Acte II. Moeurs et coutumes des fashion-victimes de Teheran

Pour la tranche d'âge au-dessus, l'endroit à la mode de Teheran, depuis 2/3 mois, s'appelle Gandhi. Rien de bien extraordinaire à l'origine. Simplement des coffee-shops, c'est-à-dire des cafés vendant boissons softs et glaces, autour d'un patio un peu surélevé par rapport à la rue, dans un quartier du nord de Teheran, un quartier dit 'chic'. Mais ce qui fait la particularité du lieu, c'est sa clientèle.

Lorsque nous arrivons, les tables et les escaliers menant au patio sont bondés. Des groupes de jeunes, parfois mixtes, entre 16 et 22 ans en moyenne, discutent et semblent occupés à se reluquer les uns les autres, comme en attente de quelque chose. Ils nous regardent passer avec curiosité, voire intérêt. Les garçons sont bien habillés, en chemise ou petit T-shirt noir, les cheveux laqués; certains ont des lunettes de soleil dernier cri, de préférence rouges ou oranges.
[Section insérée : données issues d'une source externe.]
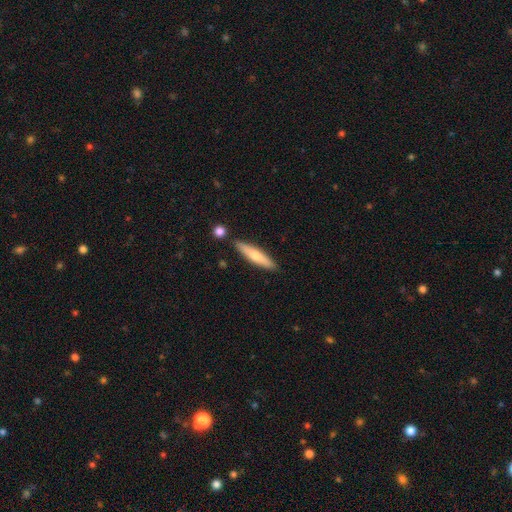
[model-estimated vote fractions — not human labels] This is possibly a smooth galaxy (59%). How rounded: clearly cigar-shaped (82%). Merging: clearly none (84%).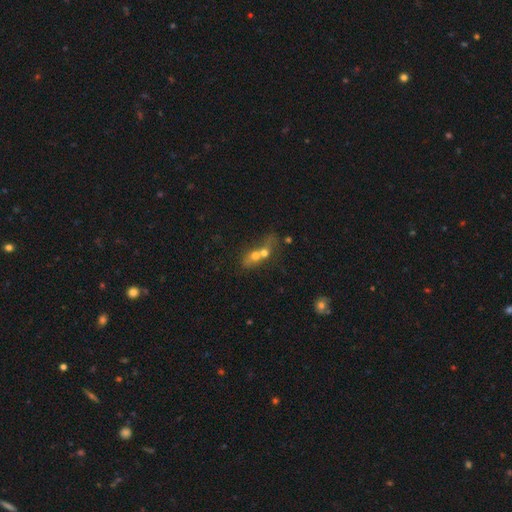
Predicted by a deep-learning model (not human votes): Smooth or featured: smooth — 58% (featured or disk — 29%)
How rounded: round — 45% (in between — 44%)
Merging: merger — 75% (none — 14%)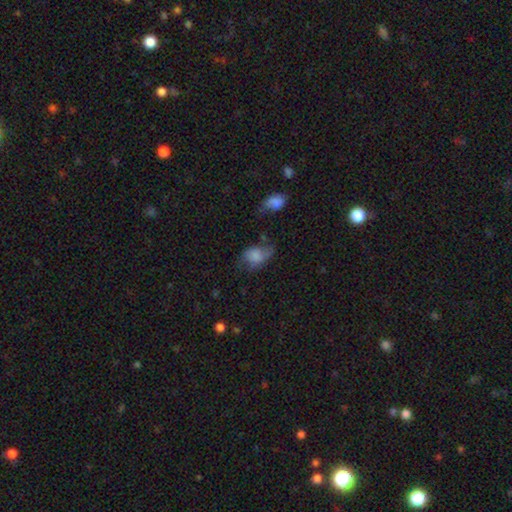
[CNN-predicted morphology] Q: Smooth or featured?
A: smooth (69%); runner-up: featured or disk (20%)
Q: How rounded?
A: in between (77%); runner-up: round (21%)
Q: Merging?
A: none (34%); runner-up: minor disturbance (31%)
Mais ce sont les filles qui nous suprennent le plus. Par rapport à la plupart des Téhéranaises, souvent vêtues de noir, voire en tchador, au mieux en beige ou bleu, celles-ci nous paraissent franchement éxubérantes, à leur manière. Toujours élégantes, elles gardent des vêtements longs et amples, mais se parent de couleurs flashy et chaussent des sandales dénudées à talons. Elles ne peuvent pas non plus quitter leur foulard, bien sûr, mais s'arrangent pour laisser leur chevelure et parfois leur cou à moitié découverts. Mais ce qui attire le plus l'attention, c'est incontestablement leur maquillage. Fardées comme jamais, elles accumulent couches de fond de teint, mascara et gloss, sans pour autant passer pour vulgaires.
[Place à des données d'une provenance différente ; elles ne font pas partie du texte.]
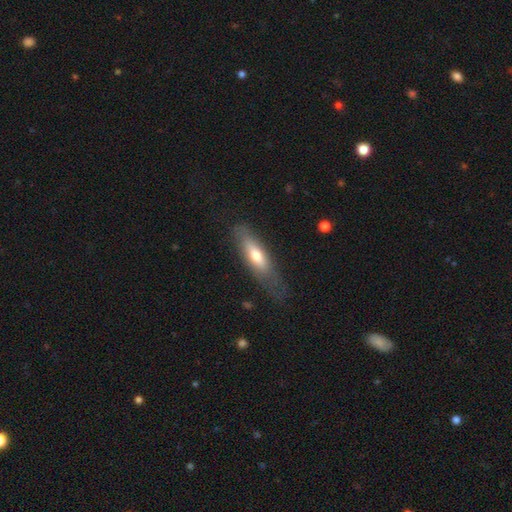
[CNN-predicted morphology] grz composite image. It shows a smooth galaxy with no disk features (60%) that is in between round and cigar-shaped (50%). Merging: none (66%).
Peu après notre arrivée, nous voyons tout à coup le lieu se vider à la vitesse grand V. En effet, deux policiers viennent de faire leur apparition dans l'entrée du patio. Ceux qui restent ont 'normalisé' leur attitude ou apparence, les uns prenant leur distance, les autres rajustant leur foulard. Le patron d'un des coffee-shops nous raconte les fréquents contrôles de police. Ici, les jeunes sont toujours à la limite de la légalité, que ce soit au niveau vestimentaire ou au niveau relationnel, puisque en Iran, filles et garçons n'ont tout simplement pas le droit d'être ensemble, s'ils ne sont pas mariés ou de la même famille. Pas besoin de guetter la police, car le bruit se répand toujours comme une véritable traînée de poudre d'un bout à l'autre du patio. Le coffee-shop lui-même ne fait rien d'illégal, mais ses tenants ont tout intérêt à prévenir les jeunes de 'respecter les lois islamiques', sans quoi on les menace de faire fermer l'endroit.
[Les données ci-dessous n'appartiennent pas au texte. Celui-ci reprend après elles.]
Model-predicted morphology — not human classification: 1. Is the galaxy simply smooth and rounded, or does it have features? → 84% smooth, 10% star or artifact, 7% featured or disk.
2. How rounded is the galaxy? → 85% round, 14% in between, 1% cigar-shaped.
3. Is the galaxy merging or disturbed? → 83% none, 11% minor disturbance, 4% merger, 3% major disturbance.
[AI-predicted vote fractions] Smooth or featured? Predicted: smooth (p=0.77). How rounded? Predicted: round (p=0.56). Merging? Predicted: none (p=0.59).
Il est cependant facile, et plus que courant, d'acheter les policiers iraniens, mal payés par l'Etat, sauf s'ils sont haut placés dans la hiérarchie. Les histoires se suivent et se ressemblent. Mana et son copain, pris en flagrant délit de 'promenade en couple illégal', étaient menacés d'être emmenés au poste. S'ils avaient prétendus être mariés, la police les auraient pris à part pour vérifier: 'Quel est la marque de votre réfrigérateur? Comment s'appelle le grand-père de Mana?' sont le type de colles qu'elle a coutume de poser. Ou bien elle aurait appelé les parents, ce qui représente peut-être la pire des menaces pour les jeunes filles. Si celles-ci bénéficient d'une liberté ou d'une confiance toute relative, elles ne parlent cependant jamais de leurs relations pré-maritales à leurs parents. La seule solution pour éviter d'ébruiter l'affaire: donner 5000 tomans (environ 50F) aux policiers pour acheter leur silence. Ce soir-là, un jeune qui s'est fait arrêter, sans doute pour une raison similaire, nous raconte la même chose. Contre 5000 tomans, il a pu éviter la nuit au poste.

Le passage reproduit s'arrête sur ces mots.